Δentropy (entropy change)
How many bits of uncertainty a single step removed. A large negative Δentropy means that step dramatically narrowed the solution space — it was a high-leverage move. In the step log, look for the biggest drops: those are the moments the puzzle "cracked open."
+Cells / Total (cell certainty)
A second, more intuitive metric running alongside entropy. +Cells is how many cells were newly determined by that step (queen placed or candidate eliminated). Total is the running count. When Total reaches n², the puzzle is fully resolved. Cell certainty and entropy usually move together, but not always — sometimes a single deduction resolves few cells but slashes entropy because it removes a high-uncertainty region from the board.
Pareto charts
Named after the economist Vilfredo Pareto, who observed that roughly 80 % of effects come from 20 % of causes. The two Pareto charts here rank each deduction rule by its total contribution — one by cells resolved, one by entropy reduced — and show the cumulative percentage. If one rule accounts for 60 % of the information gain, that's the engine of the solve. The cumulative percentage lets you see how quickly a small number of rules does most of the work.

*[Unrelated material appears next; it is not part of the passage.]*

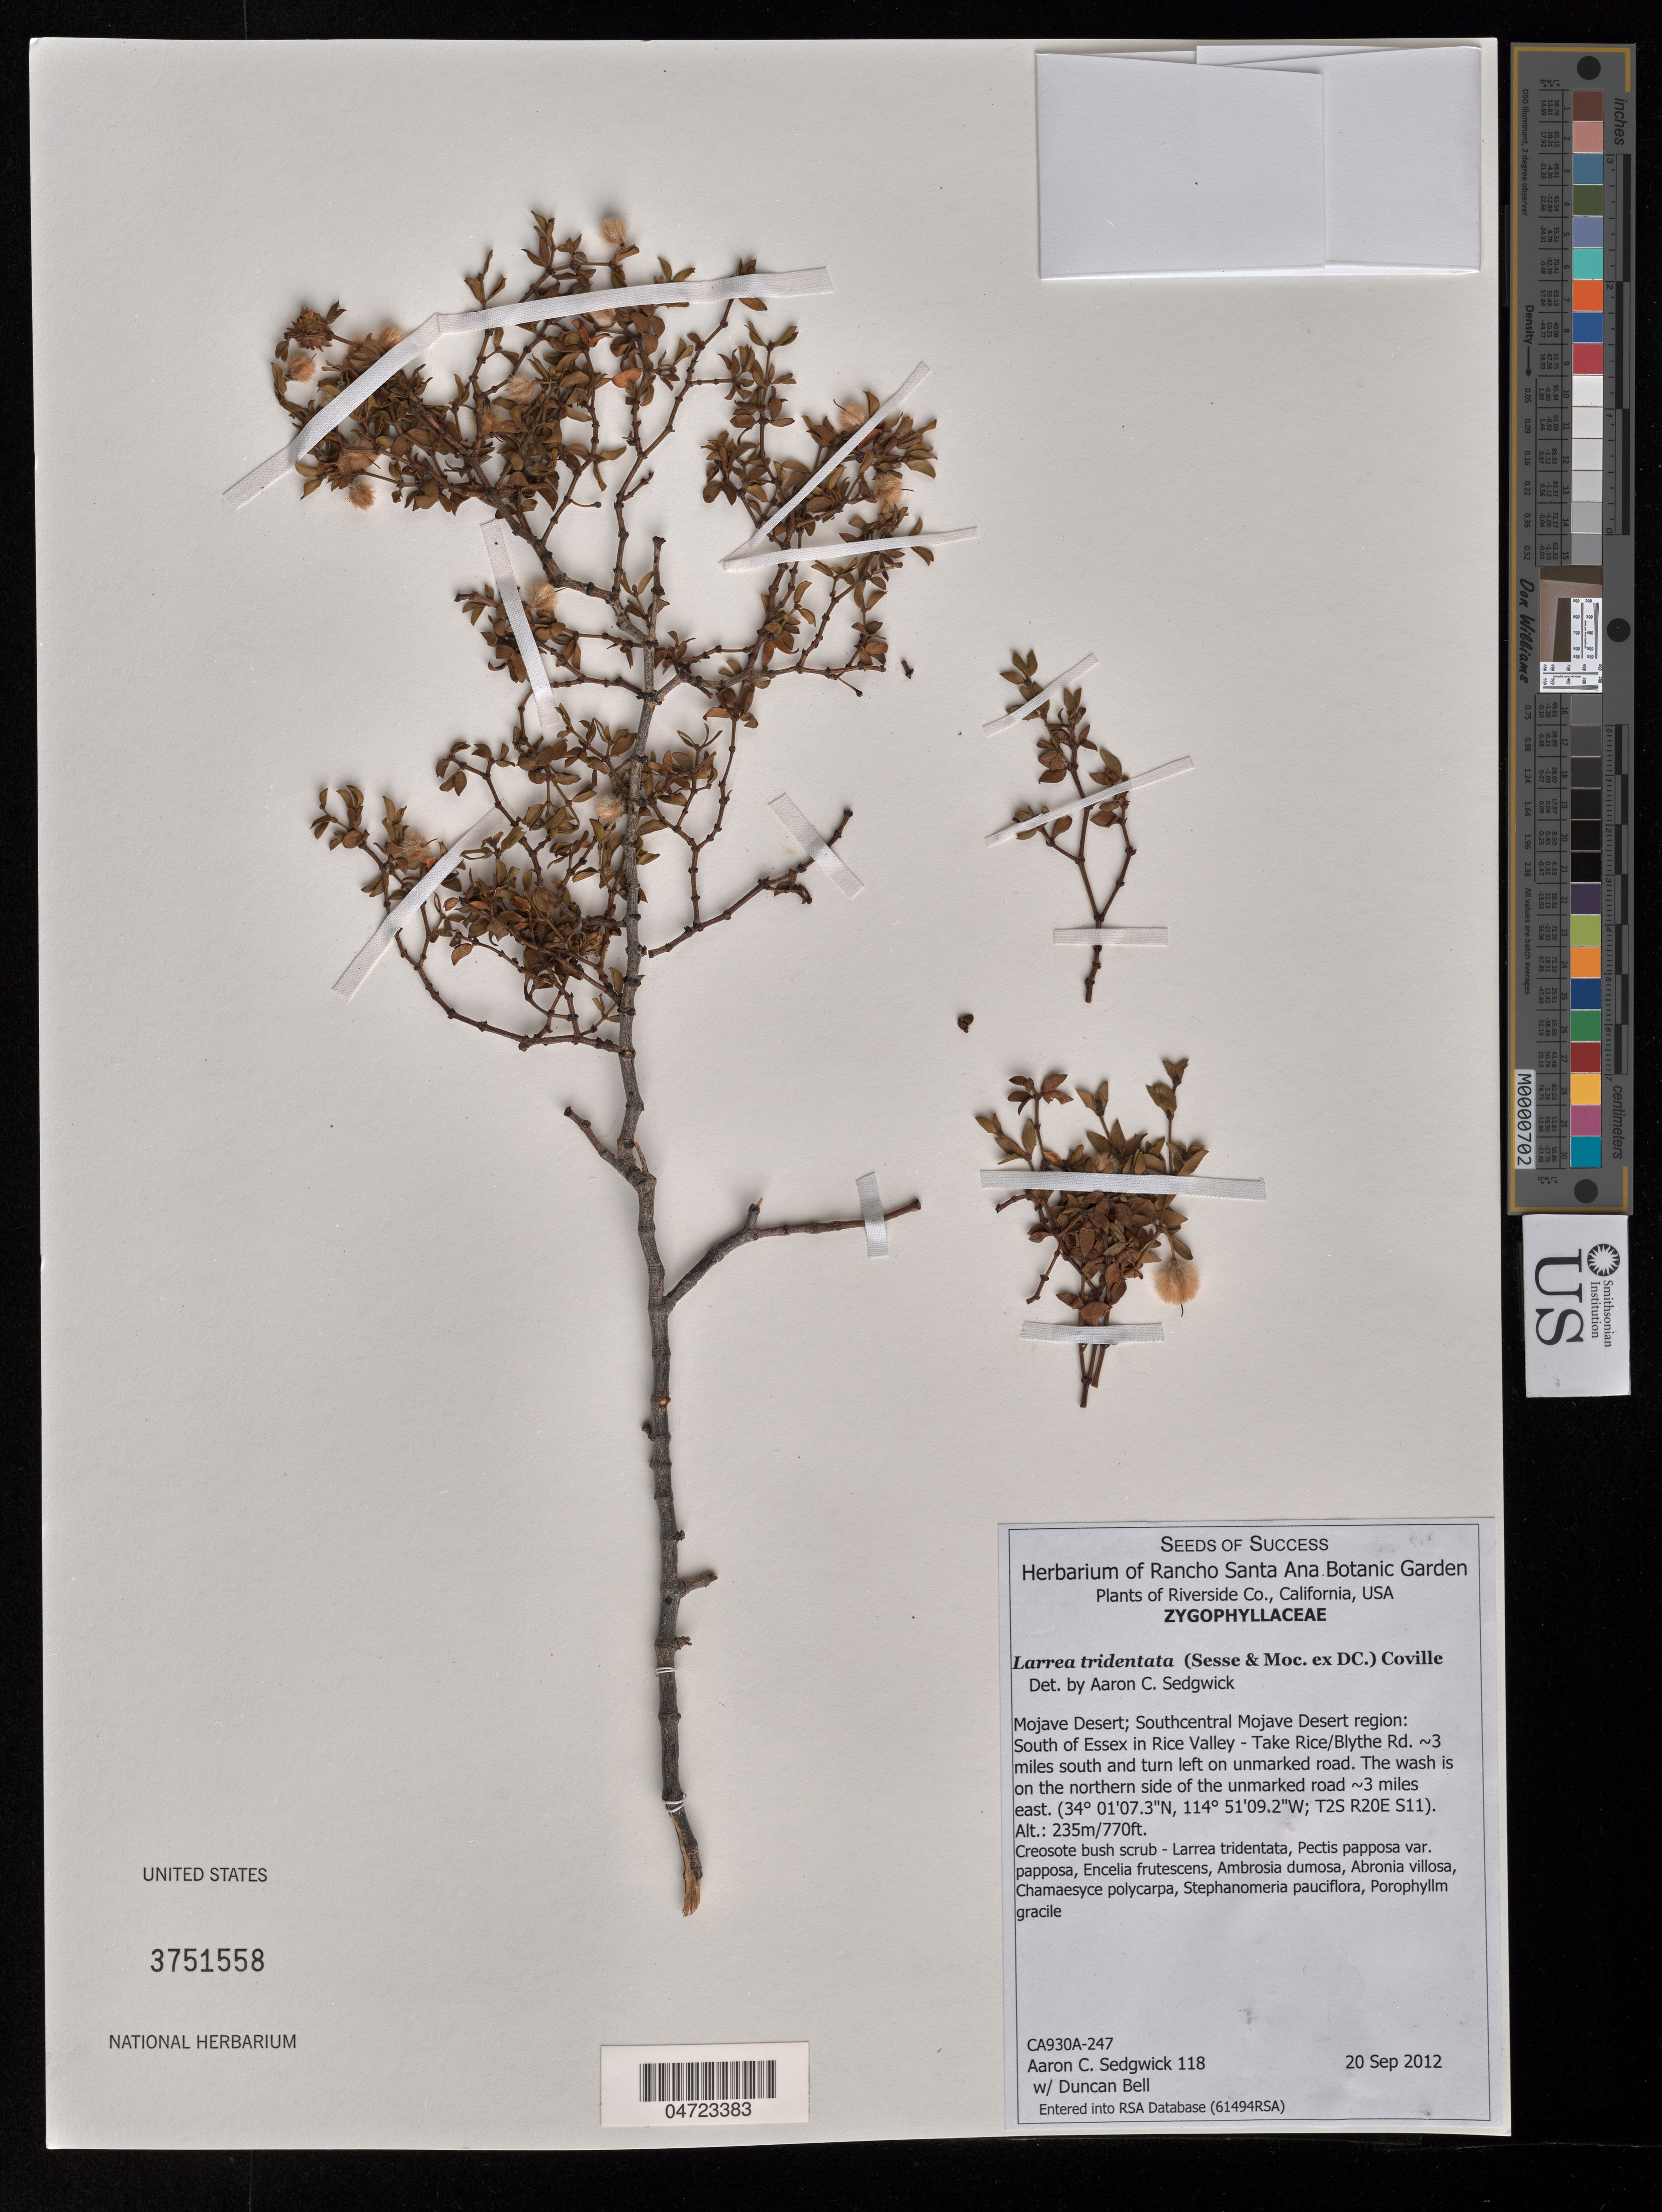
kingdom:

Cumulative information gain
The rising curve at the bottom plots total cells resolved after each step. A steep early climb means the first few moves were high-leverage — each one unlocked a cascade of consequences. A curve that flattens and then climbs again in a staircase pattern means the solver hit stretches where progress was slow, then found a breakthrough. The shape of this curve is a fingerprint of the puzzle's difficulty and structure.

The short version

Entropy tells you how hard the puzzle was. Δentropy tells you which moves mattered most. The Pareto charts tell you which types of reasoning did the heavy lifting. Together they turn a solved puzzle into a story: where was the real challenge, and how did the solver meet it?